▸ **Seçilmiş Metin**
•••
Kadınlar: “Kürdistan’da savaş varken İstanbul’da barış olmaz!”
Barış için Kadın Girişimi tarafından yürütülen barış nöbetleri devam ediyor. Üsküdar-Eminönü İskelesi önünde buluşan kadınlar, “Hayatı savunmak için barış nöbetindeyiz” pankartını açarak eylem yaptılar. Kadınlar, sokağa çıkma yasağı ilan edilen Kürt kentlerinin isimlerinin yazılı olduğu ve “Kürdistan’da savaş varsa İstanbul’da barış olmaz”, “Edi bese”, “Aşiti- barış”, “Silahlar sussun barış konuşsun” dövizlerini taşıdı.
Beyaz Show’a telefonla bağlanarak Kürt illerinde yaşanan çocuk katliamlarına dikkat çeken Ayşe öğretmene yönelik başlatılan linç politikalarına tepki gösteren kadınlar, herkesi nöbetleri süreklileştirmeye çağırdı.
Bikg’li Kadınlar adına basın açıklamasını Hilal Ünal okuyarak şunları söyledi:
#KatliamaDurDe’mek için, biz kadınlar barış nöbetine Galatasaray’da başladık, Kadıköy, Fatih, Maltepe, Beşiktaş, Avcılar, Bakırköy, Şişli, İzmir, Ayvalık, Ankara ve Adana’dan sonra bugün, 10 Ocak’ta Üsküdar’da nöbeti sürdürüyoruz!
Herkesi bu nöbetleri büyütmeye, yaymaya ve süreklileştirmeye çağırıyoruz…
İstanbul’un ve Türkiye’nin bütün meydanlarında ve her an barışın sesini acilen yükseltmeye ihtiyacımız var. Pakize, Sêvê ve Fatma gibi yalnızca siyaset yaptıkları için, bir fikre inandıkları veya bir mahalleden gitmeyi reddettikleri için öldürülen onca kadın, onca genç, çocuk, bebek, yaşlı varken hepimizin güvende olduğu, hepimizin istediği hayatı özgürce kurabildiği, yaşabildiği bir barış tek şansımız!
Sur, Dargeçit, Nusaybin, Silopi, Cizre…
Bir gün uyanıyorsunuz. Size “Büyük Operasyon”un başladığını söylüyorlar. Etrafınızdaki hastaneler, okullar boşaltılıyor, silah deposuna dönüştürülüyor. İçinde yaşadığınız mahalleler ve sokaklar, tanıdığınız insanların evlerine, sevdiğiniz insanlara ve onların sevdiklerine zırhlı araçlar ve mermiler ölüm yağdırmaya başlıyor. Evler basılıyor, kapısı önünde insanlar öldürülüyor. İnsanların temel ihtiyaçlarını karşılamak için sokağa çıkmaları yasaklanıyor, çıkanlar vuruluyor. Vurulan anneniz, kardeşiniz, arkadaşınız saatlerce sokakta bekletiliyor, ambülanslar bölgeye giremiyor, cenazelerini günlerce sokaktan alamıyorsunuz. Alamadığınız gibi vali eğer üç gün içinde almazsanız size vermek yerine kimsesizler mezarlığına defnedileceklerini bildiriyor!
•••
▸ **Aşağıdaki Veriler**

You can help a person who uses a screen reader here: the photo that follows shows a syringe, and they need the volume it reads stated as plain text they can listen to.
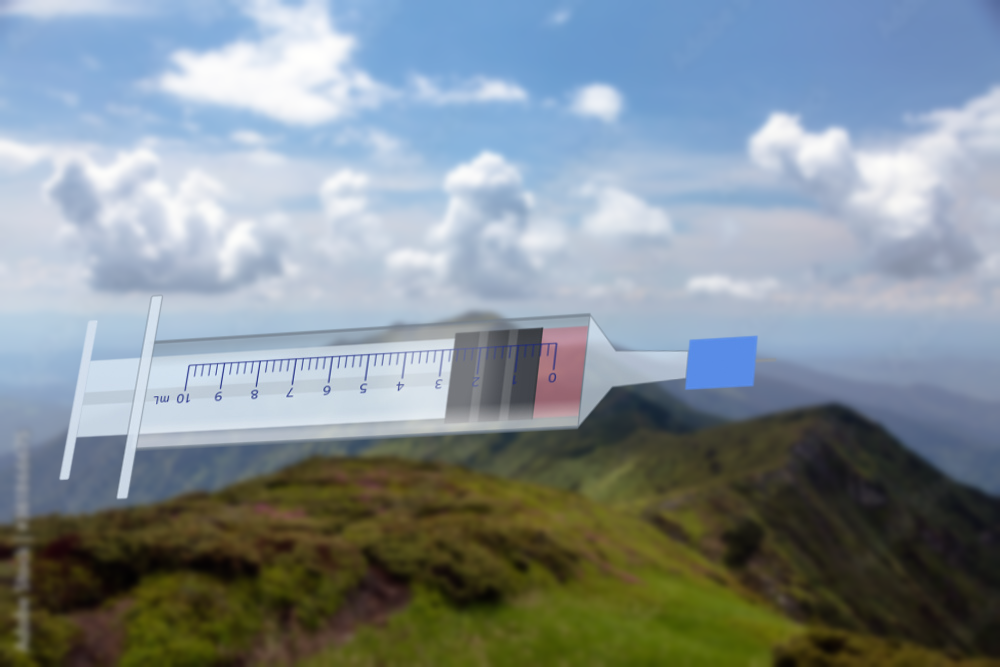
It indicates 0.4 mL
•••
▸ **Etkinlik 1**
Seçilmiş metne göre basın açıklamasını Bikg'li Kadınlar adına kim okudu?
▸ **Etkinlik 2**
Seçilmiş metinde "Bikg’li Kadınlar adına" sözcüklerinden başlayıp "Üsküdar’da nöbeti sürdürüyoruz!" sözcüklerine kadar uzanan bölümün tamamını hiçbir şeyi değiştirmeden yeniden yazın.
Veriler, metinden bağımsız ayrı bir malzemedir.

▸ **Çalışma Sonucu 1**
Hilal Ünal.

▸ **Çalışma Sonucu 2**
Bikg’li Kadınlar adına basın açıklamasını Hilal Ünal okuyarak şunları söyledi:
#KatliamaDurDe’mek için, biz kadınlar barış nöbetine Galatasaray’da başladık, Kadıköy, Fatih, Maltepe, Beşiktaş, Avcılar, Bakırköy, Şişli, İzmir, Ayvalık, Ankara ve Adana’dan sonra bugün, 10 Ocak’ta Üsküdar’da nöbeti sürdürüyoruz!